(Beginning of Page text)
Finally making a post on the gods/monsters/myths AU ideas. Some of them. I'll forget things prolly lol
So for those who know it, the general concept fits (ish) in Ayakashi Romance Reborn world building. For those who don't, short version, monsters/myths/etc exist passably as and among humans. They have a "human" form and their "monster" form. Pretty basic premise but there ya go.
My thoughts from these are pulled from a few different places, headcanon, character personality/background, their tattoos.
Kiryu Kazuma, the easy one, he's a dragon. A lot of people associate Kir with fire, and fair, but with the dragon, I go for water. River/water/etc. His dragon specifically is a rain deity.
Daigo took me a bit to settle before I gave up and was like "fuckit yer' a god now". Or rather, he's an avatar of a god. Sort of. Specifically as per his tattoo, Fudo Myo-oh/Acala. Fudo Myo-oh carries a sword (Kurikara) and rope for subjugating and restraining demons. So I HC him as something of an enforcer of sorts. Keeping the supernatural part of society in line.
(End of Page text)
(Beginning of The data)
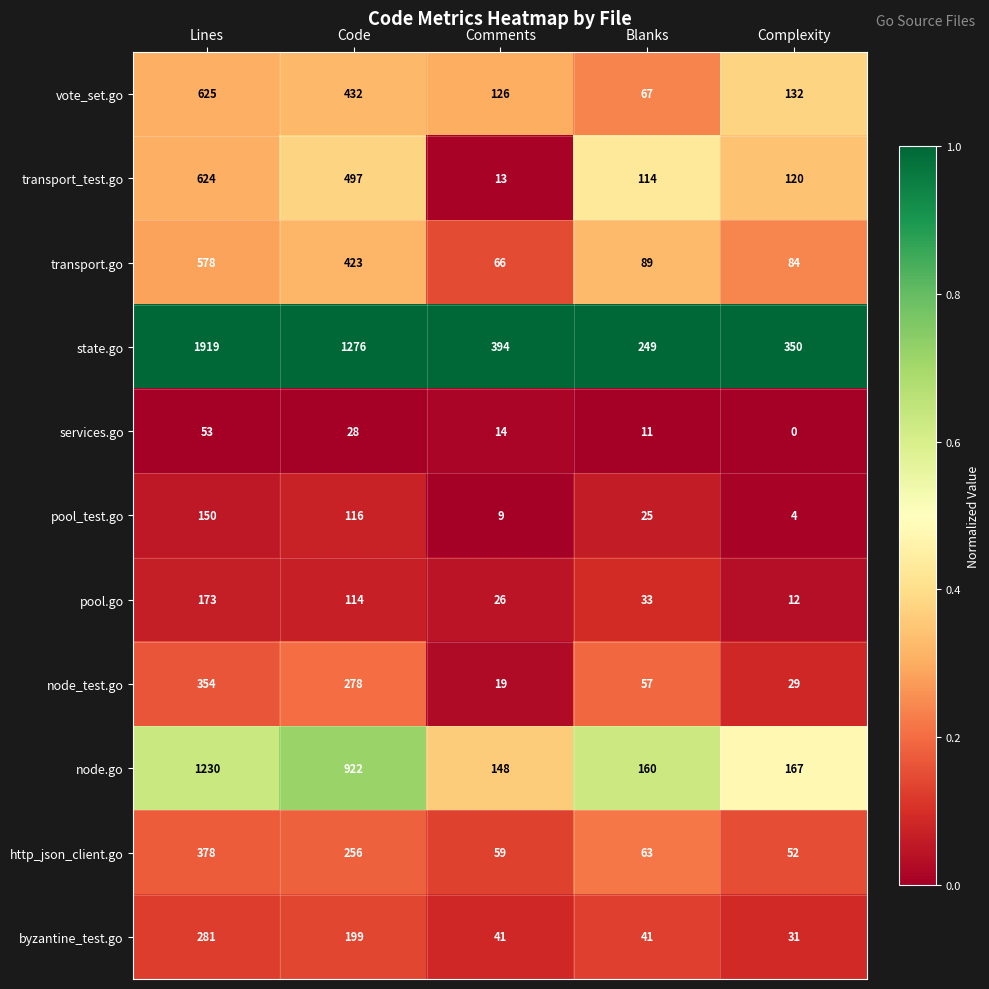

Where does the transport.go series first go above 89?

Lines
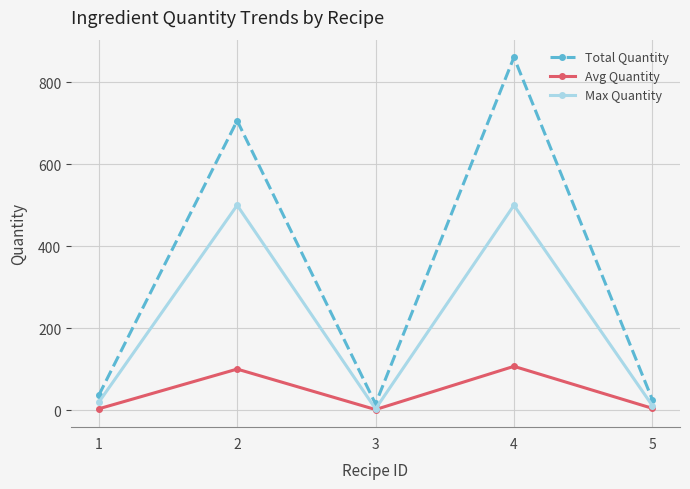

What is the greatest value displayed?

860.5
(End of The data)
**Task set**
- A) In the post about the gods and monsters AU, what kind of deity is Kiryu Kazuma's dragon?
- B) Write the next few sentences of the post about the gods and monsters AU, picking up after its last sentence.

**Results of the exercise**
- A) A rain deity.

- B)
Majima was one I flip-flopped on. So I'm keeping both ideas. I tend to lean towards Inugami by default. However naga also suits. With the naga I feel it fits base Majima wonderfully, ties to his tattoo, etc. Inugami however, fit his past, the year of torture he endured. There are aspects of both dogs and snakes that fit him well.
Akiyama doesn't have a tattoo. But I still had some ideas for him. Phoenix (ho-o) fits with his history of rising from the "ashes". He's hit the bottom more than once and always returns. Buuuut. I really liked the idea of him being a "crossroads demon" peddling deals. Perhaps less malevolent than they tend to be depicted, but the same basic idea. Alas, I could not find anything similar in Japanese mythology so.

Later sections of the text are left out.